▶ Problem statement: Reproduce the text of every row below line for line, leaving out the pictures.
*** Entries supplied
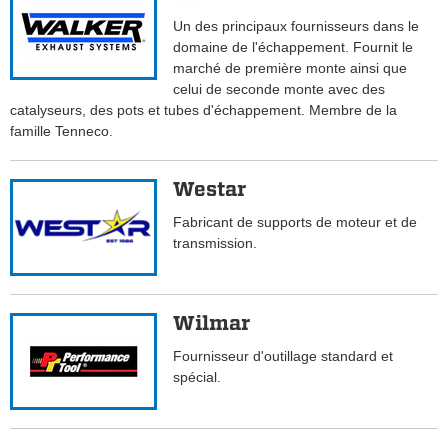
Un des principaux fournisseurs dans le
domaine de l'échappement. Fournit le
marché de première monte ainsi que
celui de seconde monte avec des
catalyseurs, des pots et tubes d'échappement. Membre de la
famille Tenneco.
Westar
Fabricant de supports de moteur et de
transmission.
Wilmar
Fournisseur d'outillage standard et
spécial.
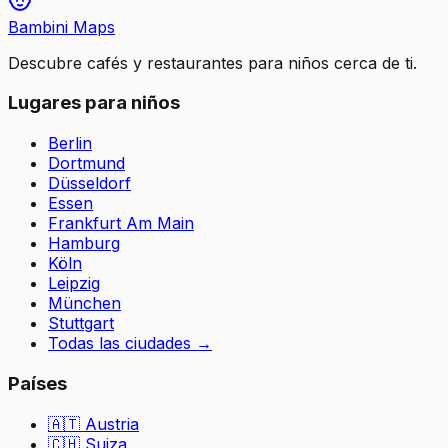
Bambini Maps
Descubre cafés y restaurantes para niños cerca de ti.
Lugares para niños
Berlin
Dortmund
Düsseldorf
Essen
Frankfurt Am Main
Hamburg
Köln
Leipzig
München
Stuttgart
Todas las ciudades
→
Países
🇦🇹
Austria
🇨🇭
Suiza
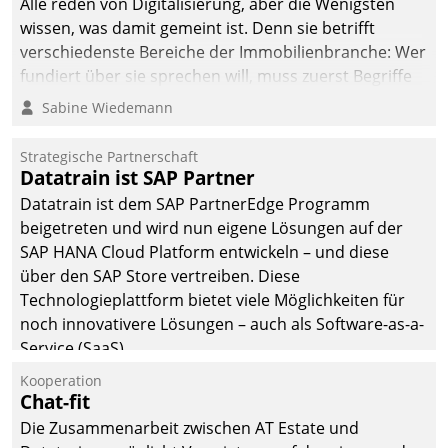
Alle reden von Digitalisierung, aber die Wenigsten
wissen, was damit gemeint ist. Denn sie betrifft
verschiedenste Bereiche der Immobilienbranche: Wer
fundiert über sie sprechen will, muss zuerst Begriffe
klären. Ein Aspekt ist die betriebliche Optimierung:
Sabine Wiedemann
Moderne Softwarelösungen ermöglichen große
Einsparungen durch optimierte und automatisierte
Strategische Partnerschaft
Prozesse. Doch man darf nicht zu viel erwarten: Allein
Datatrain ist SAP Partner
mit der Einführung einer neuen Software ist es nicht
Datatrain ist dem SAP PartnerEdge Programm
getan. Die Digitalisierung erfordert von Unternehmen
beigetreten und wird nun eigene Lösungen auf der
die Bereitschaft, sich zu überprüfen, zu hinterfragen
SAP HANA Cloud Platform entwickeln – und diese
und zu verändern.
über den SAP Store vertreiben. Diese
Technologieplattform bietet viele Möglichkeiten für
noch innovativere Lösungen – auch als Software-as-a-
Service (SaaS).
Kooperation
Chat-fit
Die Zusammenarbeit zwischen AT Estate und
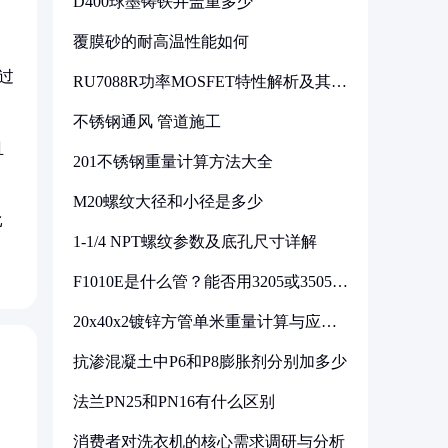
D400球墨铸铁井盖重多少
覆膜砂的耐高温性能如何
过
RU7088R功率MOSFET特性解析及其在
可调电源设计中的实践
不锈钢通风 管道施工
且
201不锈钢重量计算方法大全
M20螺纹大径和小径是多少
比
1-1/4 NPT螺纹参数及底孔尺寸详解
F1010E是什么管？能否用3205或3505代
换
20x40x2镀锌方管单米重量计算与应用
分析
抗渗混凝土中P6和P8膨胀剂分别加多少
法兰PN25和PN16有什么区别
消费者对洗衣机的核心需求调研与分析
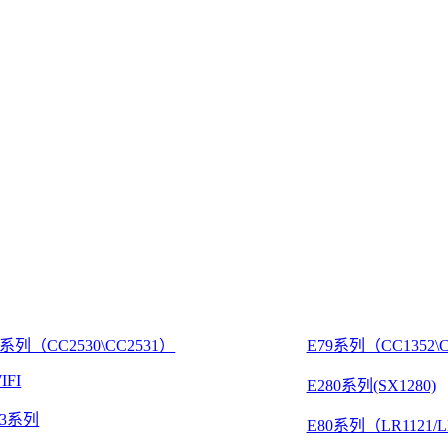
8系列（CC2530\CC2531）
E79系列（CC1352\C
IFI
E280系列(SX1280)
03系列
E80系列（LR1121/L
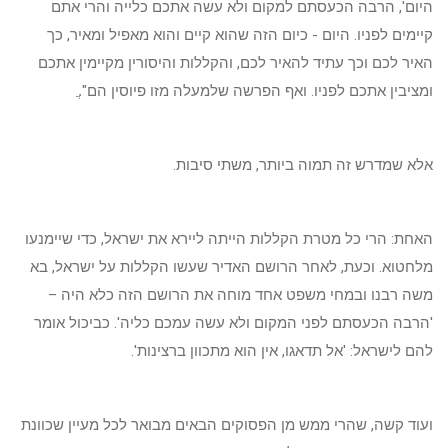
היום', הרבה הכעסתם למקום ולא עשה אתכם כלייה והרי אתם
קיימים לפניו. היום - כיום הזה שהוא קיים והוא מאפיל ומאיר, כך
האיר לכם וכך עתיד להאיר לכם, והקללות והיסורין מקיימין אתכם
ומציבין אתכם לפניו. ואף הפרשה שלמעלה מזו פיוסין הם".ֲ
אלא שמדרש זה תמוה ביותר, משתי סיבות.
האחת: הרי כל מטרת הקללות הייתה ליירא את ישראל, כדי שיימנעו
מלחטוא. וכעת, לאחר הרושם האדיר שעשו הקללות על ישראל, בא
משה רבנו ובמחי משפט אחד מוחה את הרושם הזה כלא היה –
'הרבה הכעסתם לפני המקום ולא עשה עמכם כליה'. כביכול אומר
להם לישראל: 'אל תדאגו, אין הוא מתכוון ברצינות'.
ועוד קשה, שהרי ממש מן הפסוקים הבאים מבואר לכל מעיין שכוונת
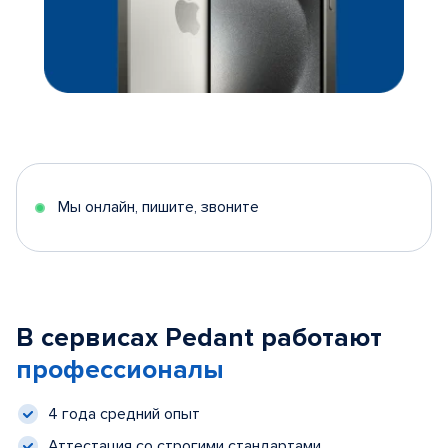
Мы онлайн, пишите, звоните
В сервисах Pedant работают
профессионалы
4 года средний опыт
Аттестация со строгими стандартами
******
▶ Result of this task:
Un des principaux fournisseurs dans le
domaine de l'échappement. Fournit le
marché de première monte ainsi que
celui de seconde monte avec des
catalyseurs, des pots et tubes d'échappement. Membre de la
famille Tenneco.
Westar
Fabricant de supports de moteur et de
transmission.
Wilmar
Fournisseur d'outillage standard et
spécial.
Bambini Maps
Descubre cafés y restaurantes para niños cerca de ti.
Lugares para niños
Berlin
Dortmund
Düsseldorf
Essen
Frankfurt Am Main
Hamburg
Köln
Leipzig
München
Stuttgart
Todas las ciudades
→
Países
🇦🇹
Austria
🇨🇭
Suiza
Alle reden von Digitalisierung, aber die Wenigsten
wissen, was damit gemeint ist. Denn sie betrifft
verschiedenste Bereiche der Immobilienbranche: Wer
fundiert über sie sprechen will, muss zuerst Begriffe
klären. Ein Aspekt ist die betriebliche Optimierung:
Sabine Wiedemann
Moderne Softwarelösungen ermöglichen große
Einsparungen durch optimierte und automatisierte
Strategische Partnerschaft
Prozesse. Doch man darf nicht zu viel erwarten: Allein
Datatrain ist SAP Partner
mit der Einführung einer neuen Software ist es nicht
Datatrain ist dem SAP PartnerEdge Programm
getan. Die Digitalisierung erfordert von Unternehmen
beigetreten und wird nun eigene Lösungen auf der
die Bereitschaft, sich zu überprüfen, zu hinterfragen
SAP HANA Cloud Platform entwickeln – und diese
und zu verändern.
über den SAP Store vertreiben. Diese
Technologieplattform bietet viele Möglichkeiten für
noch innovativere Lösungen – auch als Software-as-a-
Service (SaaS).
Kooperation
Chat-fit
Die Zusammenarbeit zwischen AT Estate und
D400球墨铸铁井盖重多少
覆膜砂的耐高温性能如何
过
RU7088R功率MOSFET特性解析及其在
可调电源设计中的实践
不锈钢通风 管道施工
且
201不锈钢重量计算方法大全
M20螺纹大径和小径是多少
比
1-1/4 NPT螺纹参数及底孔尺寸详解
F1010E是什么管？能否用3205或3505代
换
20x40x2镀锌方管单米重量计算与应用
分析
抗渗混凝土中P6和P8膨胀剂分别加多少
法兰PN25和PN16有什么区别
消费者对洗衣机的核心需求调研与分析
8系列（CC2530\CC2531）
E79系列（CC1352\C
IFI
E280系列(SX1280)
03系列
E80系列（LR1121/L
היום', הרבה הכעסתם למקום ולא עשה אתכם כלייה והרי אתם
קיימים לפניו. היום - כיום הזה שהוא קיים והוא מאפיל ומאיר, כך
האיר לכם וכך עתיד להאיר לכם, והקללות והיסורין מקיימין אתכם
ומציבין אתכם לפניו. ואף הפרשה שלמעלה מזו פיוסין הם".ֲ
אלא שמדרש זה תמוה ביותר, משתי סיבות.
האחת: הרי כל מטרת הקללות הייתה ליירא את ישראל, כדי שיימנעו
מלחטוא. וכעת, לאחר הרושם האדיר שעשו הקללות על ישראל, בא
משה רבנו ובמחי משפט אחד מוחה את הרושם הזה כלא היה –
'הרבה הכעסתם לפני המקום ולא עשה עמכם כליה'. כביכול אומר
להם לישראל: 'אל תדאגו, אין הוא מתכוון ברצינות'.
ועוד קשה, שהרי ממש מן הפסוקים הבאים מבואר לכל מעיין שכוונת
Мы онлайн, пишите, звоните
В сервисах Pedant работают
профессионалы
4 года средний опыт
Аттестация со строгими стандартами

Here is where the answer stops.